Сын не понимал, о чём идёт речь, сведя вместе брови, пытался сосредоточиться, но экран внезапно погас.
— Ты ещё не окреп, — повернулся к нему отец.
— Это и есть «древо познания»?
В глазах сына застыл вопрос. Но отец надеялся, что, повзрослев, он перешагнёт через него, как через песчаную горку.
Годы шли тихо, всех событий было: неурожай яблок, побитых поздними заморозками, да смерть канарейки, которую сменил зобатый скворец.
Случалось, приходили гости, возбуждённо махали руками, передавая городские новости. На улице только и разговоров было, что о нововведениях, и за столом, как попугаи, разбирали правительственные указы, обсуждали «дефицит бюджета» и «биржевые индексы». Звякали ложки, и сын за обедом слышал множество фамилий, которые не попадались в книгах. «Послушать, так у вас каждый день что-нибудь случается, — равнодушно замечал отец. — А мир врыт по самое своё основание, его и на йоту не сдвинуть.
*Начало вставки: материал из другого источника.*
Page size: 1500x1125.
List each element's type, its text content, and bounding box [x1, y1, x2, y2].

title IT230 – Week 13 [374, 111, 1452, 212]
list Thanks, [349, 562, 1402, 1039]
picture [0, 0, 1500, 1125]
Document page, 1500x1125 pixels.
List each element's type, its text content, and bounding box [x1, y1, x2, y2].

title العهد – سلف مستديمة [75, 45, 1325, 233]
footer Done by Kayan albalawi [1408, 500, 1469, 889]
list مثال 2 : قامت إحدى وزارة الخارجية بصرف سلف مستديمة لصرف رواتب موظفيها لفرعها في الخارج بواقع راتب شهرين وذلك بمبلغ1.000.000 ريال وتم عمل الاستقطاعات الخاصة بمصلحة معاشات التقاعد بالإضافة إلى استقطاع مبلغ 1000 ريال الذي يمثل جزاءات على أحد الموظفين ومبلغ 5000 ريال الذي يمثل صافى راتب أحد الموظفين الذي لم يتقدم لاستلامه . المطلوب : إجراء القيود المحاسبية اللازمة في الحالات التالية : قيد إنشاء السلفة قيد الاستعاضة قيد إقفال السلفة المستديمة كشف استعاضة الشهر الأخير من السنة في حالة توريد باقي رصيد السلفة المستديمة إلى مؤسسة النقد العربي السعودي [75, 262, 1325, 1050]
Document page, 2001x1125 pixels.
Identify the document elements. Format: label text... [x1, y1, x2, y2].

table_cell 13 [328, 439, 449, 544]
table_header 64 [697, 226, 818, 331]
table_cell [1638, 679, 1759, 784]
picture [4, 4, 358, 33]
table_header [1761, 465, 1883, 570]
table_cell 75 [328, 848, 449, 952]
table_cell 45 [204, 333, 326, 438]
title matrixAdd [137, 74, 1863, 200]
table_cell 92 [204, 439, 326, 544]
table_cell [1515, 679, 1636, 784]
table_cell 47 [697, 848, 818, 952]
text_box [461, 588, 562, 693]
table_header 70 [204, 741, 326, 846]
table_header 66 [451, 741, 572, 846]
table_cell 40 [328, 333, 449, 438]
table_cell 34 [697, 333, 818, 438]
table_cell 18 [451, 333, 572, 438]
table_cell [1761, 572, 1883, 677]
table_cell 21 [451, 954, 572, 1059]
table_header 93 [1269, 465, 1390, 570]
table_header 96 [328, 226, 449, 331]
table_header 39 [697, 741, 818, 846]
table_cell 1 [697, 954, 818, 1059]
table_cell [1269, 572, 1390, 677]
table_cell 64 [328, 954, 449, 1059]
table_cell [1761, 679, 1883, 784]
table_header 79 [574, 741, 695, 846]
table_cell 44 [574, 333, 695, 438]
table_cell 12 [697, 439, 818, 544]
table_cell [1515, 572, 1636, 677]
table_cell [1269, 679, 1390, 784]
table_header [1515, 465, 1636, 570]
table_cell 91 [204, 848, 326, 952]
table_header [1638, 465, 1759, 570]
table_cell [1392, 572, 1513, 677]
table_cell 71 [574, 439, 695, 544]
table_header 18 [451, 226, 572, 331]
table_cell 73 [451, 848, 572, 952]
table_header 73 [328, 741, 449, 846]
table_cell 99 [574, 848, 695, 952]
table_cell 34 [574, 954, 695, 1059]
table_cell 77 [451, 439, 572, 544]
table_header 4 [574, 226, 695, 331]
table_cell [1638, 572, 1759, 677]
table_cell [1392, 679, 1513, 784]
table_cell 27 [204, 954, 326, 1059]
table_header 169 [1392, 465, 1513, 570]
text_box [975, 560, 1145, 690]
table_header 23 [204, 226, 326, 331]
Попробуйте-ка добиться, чтобы не брали ваши тапочки или ставили на место тарелку». А вечером, укладывая сына, внушал: «Учись, сынок. Алгебра вечна. И музыка. И солнце. А времена приходят и уходят».
А потом зачастил один человек. Он крутил маленькой, как у змеи, головкой, крепившейся без шеи на покатые плечи.
— Ну что ты завёл его себе на забаву! — стыдил он отца, глядя, как сын бегает по дому с павлиньим пером. — Хочешь одиночество скрасить? Он же не игрушка, а ты взаперти держишь. Птицы, и те на волю рвутся…
— А что там, на воле? — хмурился отец. — Мало мы её хлебнули? Сидим вон, как потрёпанные петухи… — Широко разведя пальцы, он запустил в шевелюру пятерню. — Вот говорят: «Жизнь закаляет». А как? Дубит кожу, нечувствительной делает, толстой. Нет, успеет ещё желчью изойти…
Змееголовый развёл руками.
— Конечно, пускай хоть в детстве… — Он уныло следил за беготнёй, в которую включился сенбернар. Но, промокнув платком вспотевшую лысину, точно высморкался: — А всё же нельзя наперекор природе идти — толку не будет.
— Поживём — увидим… — отрезал отец.
И увидел. Год спустя, расхаживая по комнате с книгой, он диктовал громко и размеренно: «Со скорбию будешь питаться от земли во все дни жизни твоей. Терние и волчцы произрастит она тебе; и будешь питаться полевою травою». Сын, склонив голову набок, едва поспевал. «Стоила ли игра свеч? — прервался для отдыха отец. — Узнать про добро и зло такой ценой — всё равно, что совать руку в огонь, чтобы узнать про ожог».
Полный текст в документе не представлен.